Unternehmen, die sich mit dem Gedanken einer Erneuerung oder Anpassung der Finanzprogramme tragen, sollten allerdings die Einzelheiten der künftigen E-Bilanz abwarten, bevor sie sich endgültig für eine Lösung entscheiden. Dies vermeidet Doppelarbeit und zusätzliche Kosten.

Was tun?

  • Die E-Bilanz bedeutet nicht nur mehr Aufwand für die Steuererklärung selbst, sondern auch für die Rechnungslegung. Darauf muss sich die Buchhaltung ebenso einstellen wie darauf, künftig noch genauer zu arbeiten.
  • Künftig werden die Finanzämter noch mehr auf Unternehmenskennzahlen achten. Es ist daher sinnvoll, die eigenen Finanzdaten – eventuell auch die vergangener Perioden – auf Schlüssigkeit zu überprüfen und dies entsprechend zu dokumentieren. Denn aller Voraussicht nach werden die Behörden ihre Datensammlungen künftig auch nutzen, um die Entwicklung eines Unternehmens über mehrere Berichtsperioden oder im Vergleich zur Konkurrenz zu betrachten und entsprechende Fragen zu stellen.
  • Bereits jetzt kann ein Unternehmen entscheiden, ob es seine Handelsbilanz zusammen mit einer Überleitungsrechnung oder aber eine Steuerbilanz übermitteln will.

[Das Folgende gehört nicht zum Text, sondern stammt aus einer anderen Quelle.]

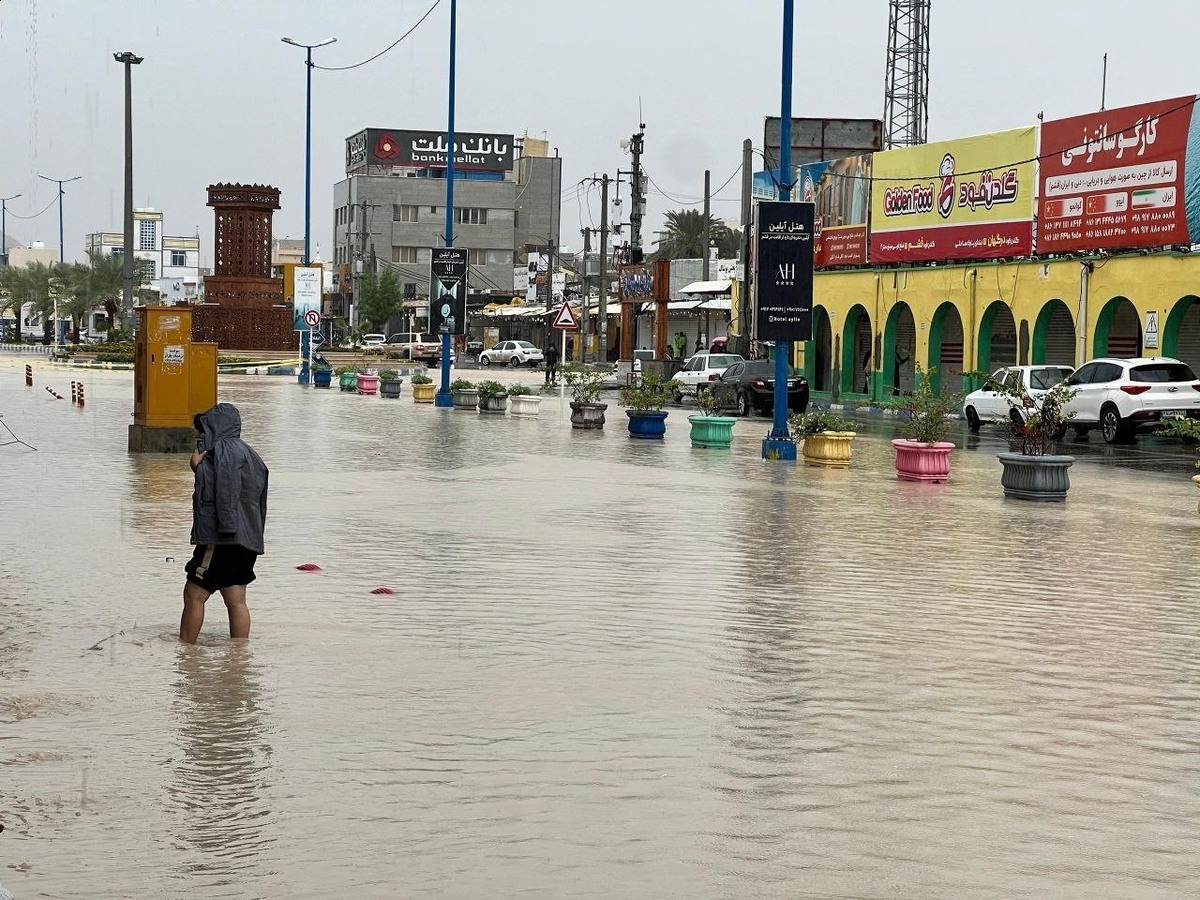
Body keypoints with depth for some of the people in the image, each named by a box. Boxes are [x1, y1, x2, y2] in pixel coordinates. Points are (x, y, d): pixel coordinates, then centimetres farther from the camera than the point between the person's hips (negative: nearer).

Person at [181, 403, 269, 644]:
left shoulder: (225, 450, -11)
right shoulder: (247, 452, 20)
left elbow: (223, 491, -24)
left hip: (222, 538, -10)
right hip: (246, 539, 10)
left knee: (194, 595, -2)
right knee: (236, 601, 8)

Wissenswertes zur E-Bilanz

Rechtliche Grundlage...

  • ...für die elektronische Steuerbilanz ist § 5b des Einkommensteuergesetzes. Nur für den Fall, dass § 5b nicht angewandt wird – und die Unterlagen weiterhin in Papierform an die Finanzverwaltung übermittelt werden dürfen – gilt § 60 der Einkommensteuerdurchführungsverordnung (EStDV).

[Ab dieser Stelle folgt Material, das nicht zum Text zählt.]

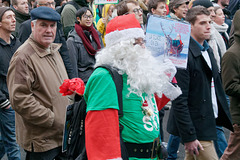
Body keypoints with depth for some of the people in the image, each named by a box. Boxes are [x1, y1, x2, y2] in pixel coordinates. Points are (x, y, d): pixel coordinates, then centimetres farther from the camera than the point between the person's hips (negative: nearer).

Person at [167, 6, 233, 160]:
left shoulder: (208, 50, 12)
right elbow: (179, 99, -20)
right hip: (195, 128, -9)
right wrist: (189, 137, -22)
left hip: (208, 122, 9)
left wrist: (225, 117, 16)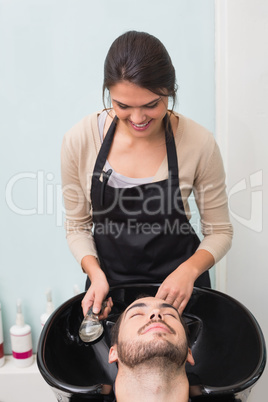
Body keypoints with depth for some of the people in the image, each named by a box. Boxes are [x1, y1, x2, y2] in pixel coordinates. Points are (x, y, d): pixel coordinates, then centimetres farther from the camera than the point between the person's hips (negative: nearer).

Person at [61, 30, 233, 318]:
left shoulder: (199, 143, -17)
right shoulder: (79, 141, -13)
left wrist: (190, 270, -22)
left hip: (179, 284, 0)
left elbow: (219, 232, -5)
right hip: (109, 285, 1)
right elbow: (77, 226, -1)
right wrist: (95, 274, -16)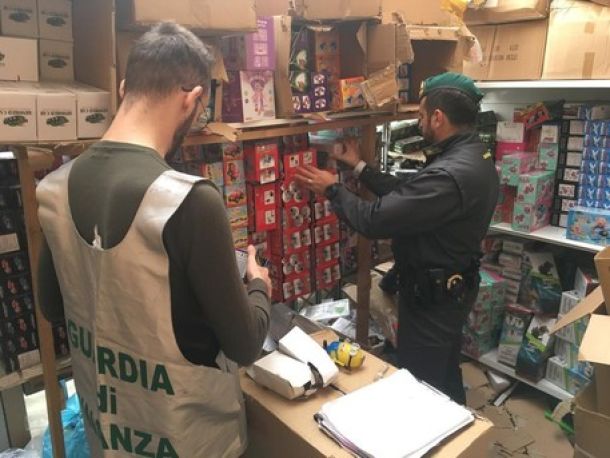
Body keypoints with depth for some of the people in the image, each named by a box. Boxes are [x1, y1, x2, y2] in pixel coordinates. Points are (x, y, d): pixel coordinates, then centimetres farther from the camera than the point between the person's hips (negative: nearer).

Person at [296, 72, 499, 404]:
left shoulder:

Elektronisch an die Finanzverwaltung übermitteln müssen...

 

  • ...alle bilanzierenden Unternehmen (Einzelunternehmen, Personengesellschaften und Körperschaften) sowie
  • …alle Einnahmen-Überschuss-Rechner (nur die Einnahmen-Überschussrechnung nach § 4 Abs. 3 EStG; § 60 Abs. 4 EStDV).

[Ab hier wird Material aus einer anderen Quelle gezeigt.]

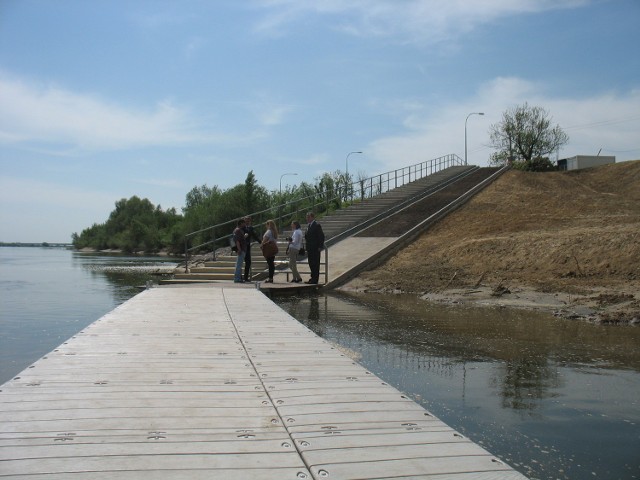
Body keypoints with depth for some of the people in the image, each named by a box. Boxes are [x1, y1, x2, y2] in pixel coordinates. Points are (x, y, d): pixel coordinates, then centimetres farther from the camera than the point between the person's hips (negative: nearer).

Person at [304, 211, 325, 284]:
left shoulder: (317, 225, -11)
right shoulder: (308, 225, 15)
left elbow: (321, 236, -14)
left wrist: (320, 247, -17)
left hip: (315, 249, -8)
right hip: (310, 248, 9)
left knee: (315, 264, -3)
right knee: (311, 263, 13)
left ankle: (315, 279, 1)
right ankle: (313, 278, 21)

Das muss elektronisch übermittelt werden:

  • Wahlweise kann die Handelsbilanz zusammen mit einer steuerlichen Überleitungsrechnung oder die Steuerbilanz eingereicht werden.
  • Die E-Bilanz umfasst ein Modul mit Grunddaten und ein Modul mit Daten des Rechnungswesens. Der Inhalt beider Module muss durch das Bundesfinanzministerium noch festgelegt werden.
  • Das Grunddatenmodul umfasst allgemeine Informationen zu dem berichtenden Unternehmen sowie zu dem Abschluss selbst.
  • Im Modul mit den Daten des Rechnungswesens sind im Wesentlichen die im Vergleich zur Handelsbilanz wahrscheinlich umfangreicheren Inhalte der Bilanz und Gewinn- und Verlustrechnung enthalten. Aber auch Informationen zu den Haftungsverhältnissen, zur Ergebnisverwendung, der Kapitalkontenentwicklung für Personengesellschaften und für Mitunternehmerschaften sowie zum Anhang können oder müssen dann angegeben werden.
  • Abgabetermin für die E-Bilanz ist spätestens die Abgabe der Steuererklärung.
  • Ausnahmeregelungen gelten für unbillige Härten (§ 5b Abs. 2 EStG bzw. § 60 Abs. 2 EStDV). Eine unbillige Härte liegt nach § 150 Abs. 8 AO nur vor, wenn die elektronische Datenübertragung wirtschaftlich oder persönlich unzumutbar ist. Hierunter fällt beispielsweise ein erheblicher finanzieller Aufwand zur Schaffung der technischen Möglichkeiten.